> Stated task: Copy out every line in the items below that contains the word "latitude".

> Given information:
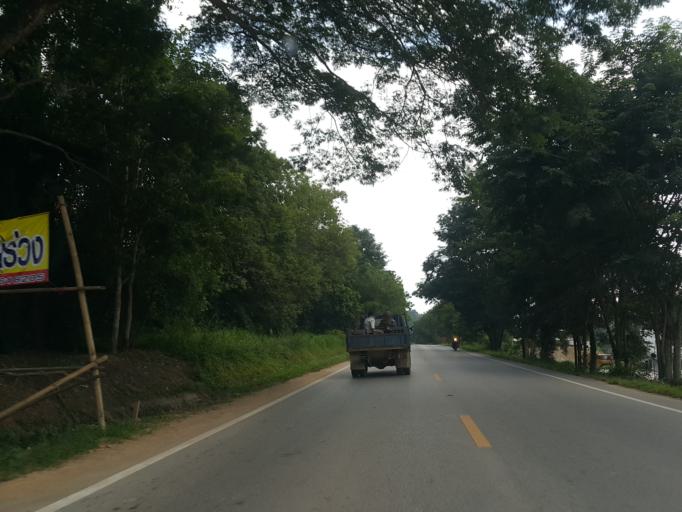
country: TH
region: Chiang Mai
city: Phrao
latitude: 19.2884
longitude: 99.1879
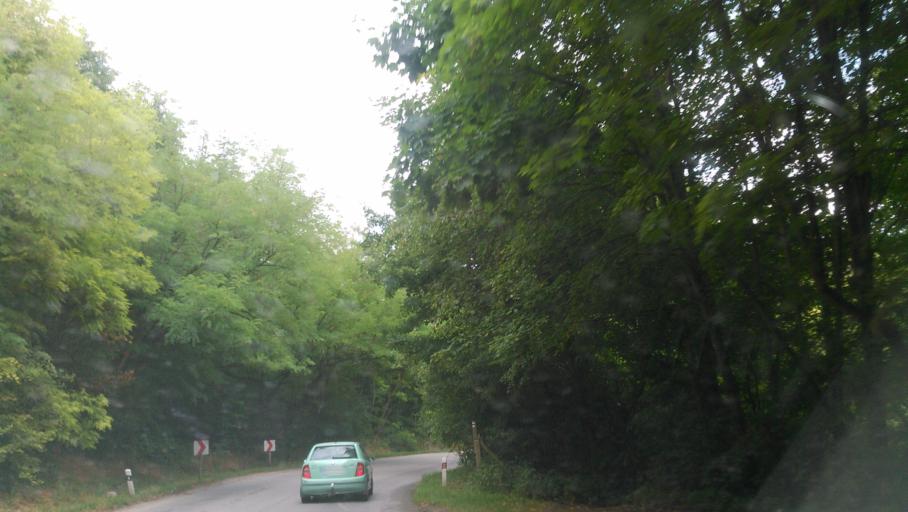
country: SK
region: Trnavsky
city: Hlohovec
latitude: 48.4478
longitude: 17.8183
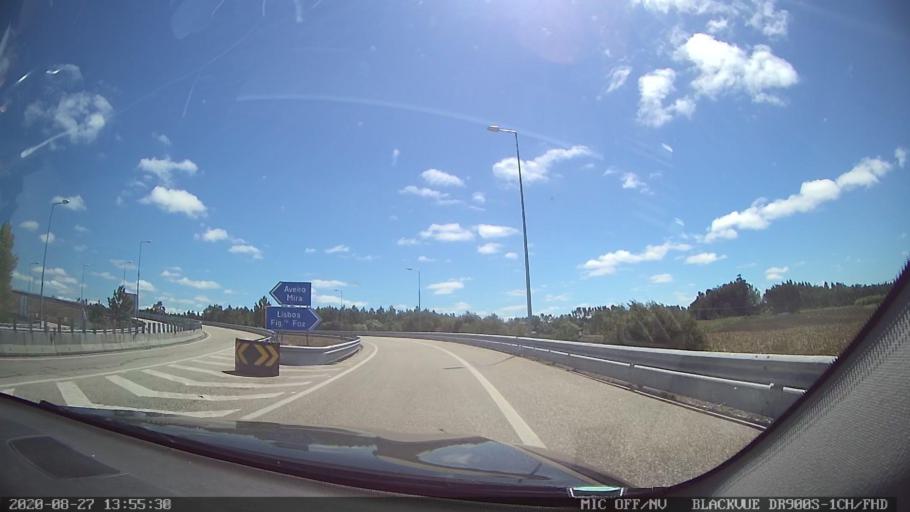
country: PT
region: Coimbra
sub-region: Montemor-O-Velho
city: Arazede
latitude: 40.3270
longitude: -8.7251
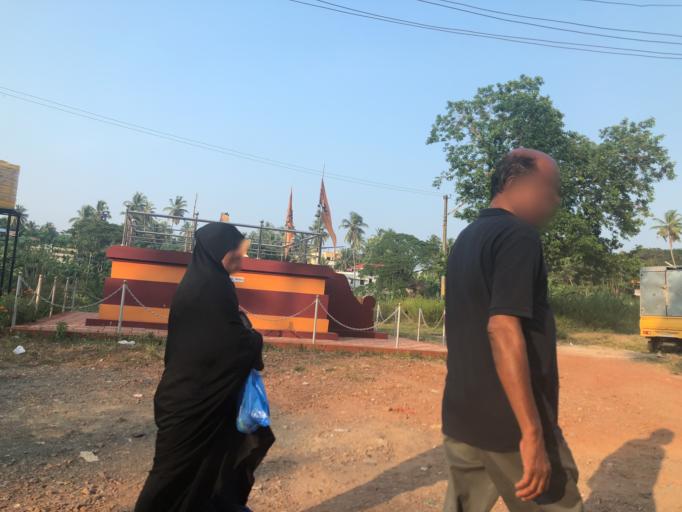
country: IN
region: Karnataka
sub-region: Dakshina Kannada
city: Ullal
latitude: 12.8461
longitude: 74.8501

> The reply:
latitude: 19.2884
latitude: 48.4478
latitude: 40.3270
latitude: 12.8461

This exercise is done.